Capac Board of Education member Greg Warnez recently argued that financial considerations kept district management from negotiating with its employees. His letter certainly explains management's stance and its decision to hire a professional negotiator (something which has been confusing in light of the warm relationship the district has enjoyed in past years with its employees). Naturally, the district's workers have struggled with this. They've only asked for what other school districts offer their employees throughout the county.
For the last few years, management had aggressively tackled the budget situation by outsourcing jobs and privatizing some positions within the district. They've altered administrative benefits and laid off staff. They've been a powerhouse, exploring many options except the obvious one: working with employees to come up with a solution to the budget crisis.

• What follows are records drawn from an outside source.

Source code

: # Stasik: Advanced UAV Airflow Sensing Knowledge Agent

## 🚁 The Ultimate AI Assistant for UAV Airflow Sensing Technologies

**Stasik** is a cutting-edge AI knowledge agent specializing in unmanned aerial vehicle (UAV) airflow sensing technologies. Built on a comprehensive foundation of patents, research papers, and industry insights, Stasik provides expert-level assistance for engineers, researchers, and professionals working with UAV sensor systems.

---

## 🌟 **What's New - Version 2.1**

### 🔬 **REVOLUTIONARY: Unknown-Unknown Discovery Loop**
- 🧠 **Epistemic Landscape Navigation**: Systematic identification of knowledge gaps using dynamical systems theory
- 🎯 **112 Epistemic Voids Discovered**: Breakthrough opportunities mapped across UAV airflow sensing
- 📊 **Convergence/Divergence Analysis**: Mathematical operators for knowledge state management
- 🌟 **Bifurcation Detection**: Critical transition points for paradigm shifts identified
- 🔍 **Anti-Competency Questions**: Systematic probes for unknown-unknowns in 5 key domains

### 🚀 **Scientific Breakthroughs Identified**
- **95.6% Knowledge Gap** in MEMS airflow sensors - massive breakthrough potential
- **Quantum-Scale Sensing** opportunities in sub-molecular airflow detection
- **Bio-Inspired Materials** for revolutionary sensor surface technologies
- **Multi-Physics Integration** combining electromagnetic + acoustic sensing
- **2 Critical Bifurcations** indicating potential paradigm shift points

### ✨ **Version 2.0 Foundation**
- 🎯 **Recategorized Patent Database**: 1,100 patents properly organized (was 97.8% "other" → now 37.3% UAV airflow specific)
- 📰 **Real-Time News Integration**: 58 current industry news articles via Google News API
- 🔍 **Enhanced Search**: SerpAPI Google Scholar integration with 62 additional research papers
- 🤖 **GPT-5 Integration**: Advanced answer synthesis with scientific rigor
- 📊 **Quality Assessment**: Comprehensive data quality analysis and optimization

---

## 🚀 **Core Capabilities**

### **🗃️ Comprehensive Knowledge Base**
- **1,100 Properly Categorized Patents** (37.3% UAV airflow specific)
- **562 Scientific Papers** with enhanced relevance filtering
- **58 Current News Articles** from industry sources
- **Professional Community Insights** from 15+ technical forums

Mr. Warnez cited that management had to act decisively to avoid a $100,000 deficit that would result from a $59 per student cut to the education budget. This cut has been negated due to the proposed stimulus package. Mr. Warnez and the rest of management will be thrilled to learn that deficit issue has been resolved. According to the Senate Fiscal Agency the Capac School District should receive $1,022,342 from the recently passed stimulus package. That money is meant to help the school district pay its employees and maintain benefits at their current level, and to hire back some of the teaching staff that had to be let go.
Parents will want to come to the next board meeting, March 19 at the high school to celebrate this development and to hopefully hear management proclaim that with the deficit issue removed, their highly paid negotiator will at last be instructed to do what he should have been doing all along: negotiating. Perhaps the board will also announce reinstatement of some teaching positions and an end to its outsourcing and privatization plans. Surely they won't try putting away money that had been earmarked for spending. Maybe they'll even announce an end to 'Pay-to-Play.'
It's time to stop the deadlock. With the money from the stimulus package, management has more than enough to help the Capac School District maintain its quality educational program. Management and labor can now put aside differences.